DIRECTIONS: Whenever a line in the data contains "terms", show that line.

PROVIDED RECORDS:
——
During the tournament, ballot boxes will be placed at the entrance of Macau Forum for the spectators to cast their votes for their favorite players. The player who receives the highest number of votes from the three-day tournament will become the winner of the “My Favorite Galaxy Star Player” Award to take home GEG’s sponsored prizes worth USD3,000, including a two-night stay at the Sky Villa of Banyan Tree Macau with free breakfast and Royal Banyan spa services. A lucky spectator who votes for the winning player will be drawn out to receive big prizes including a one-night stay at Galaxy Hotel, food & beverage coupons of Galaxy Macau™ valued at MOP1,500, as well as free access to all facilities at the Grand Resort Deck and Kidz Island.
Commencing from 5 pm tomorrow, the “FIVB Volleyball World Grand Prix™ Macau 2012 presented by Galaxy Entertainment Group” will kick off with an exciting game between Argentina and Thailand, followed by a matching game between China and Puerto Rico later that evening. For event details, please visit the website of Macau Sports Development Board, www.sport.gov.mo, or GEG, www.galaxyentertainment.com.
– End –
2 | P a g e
——
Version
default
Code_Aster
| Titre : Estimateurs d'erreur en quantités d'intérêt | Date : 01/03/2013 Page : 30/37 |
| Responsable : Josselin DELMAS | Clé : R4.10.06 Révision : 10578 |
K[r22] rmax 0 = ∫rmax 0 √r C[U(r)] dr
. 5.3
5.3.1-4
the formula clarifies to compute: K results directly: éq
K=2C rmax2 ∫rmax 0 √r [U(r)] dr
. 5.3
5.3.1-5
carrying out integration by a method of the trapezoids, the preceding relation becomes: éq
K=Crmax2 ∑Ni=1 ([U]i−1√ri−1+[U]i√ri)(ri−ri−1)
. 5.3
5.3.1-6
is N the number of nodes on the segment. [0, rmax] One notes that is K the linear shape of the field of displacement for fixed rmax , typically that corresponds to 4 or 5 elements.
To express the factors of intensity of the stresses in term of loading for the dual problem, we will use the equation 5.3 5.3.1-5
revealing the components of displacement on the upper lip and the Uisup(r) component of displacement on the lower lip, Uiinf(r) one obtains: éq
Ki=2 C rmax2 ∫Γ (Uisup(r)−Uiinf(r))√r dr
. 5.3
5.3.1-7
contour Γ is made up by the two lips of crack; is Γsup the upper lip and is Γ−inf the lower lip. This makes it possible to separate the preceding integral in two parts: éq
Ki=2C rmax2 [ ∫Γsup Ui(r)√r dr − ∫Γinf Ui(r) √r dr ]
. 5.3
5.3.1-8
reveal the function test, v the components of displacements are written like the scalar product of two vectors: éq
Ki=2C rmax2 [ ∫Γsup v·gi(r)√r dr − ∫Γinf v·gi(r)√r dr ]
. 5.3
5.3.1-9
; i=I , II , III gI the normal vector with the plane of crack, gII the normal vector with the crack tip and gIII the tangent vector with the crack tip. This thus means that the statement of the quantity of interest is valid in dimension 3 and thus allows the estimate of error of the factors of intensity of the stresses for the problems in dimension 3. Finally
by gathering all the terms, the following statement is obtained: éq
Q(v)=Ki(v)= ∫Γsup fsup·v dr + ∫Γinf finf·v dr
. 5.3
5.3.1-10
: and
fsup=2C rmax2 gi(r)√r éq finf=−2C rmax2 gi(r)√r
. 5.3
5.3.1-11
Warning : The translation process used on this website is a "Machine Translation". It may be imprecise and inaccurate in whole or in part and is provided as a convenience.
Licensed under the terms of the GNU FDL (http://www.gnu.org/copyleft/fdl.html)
——
SOLUTION TO THE EXERCISE:
by gathering all the terms, the following statement is obtained: éq
Licensed under the terms of the GNU FDL (http://www.gnu.org/copyleft/fdl.html)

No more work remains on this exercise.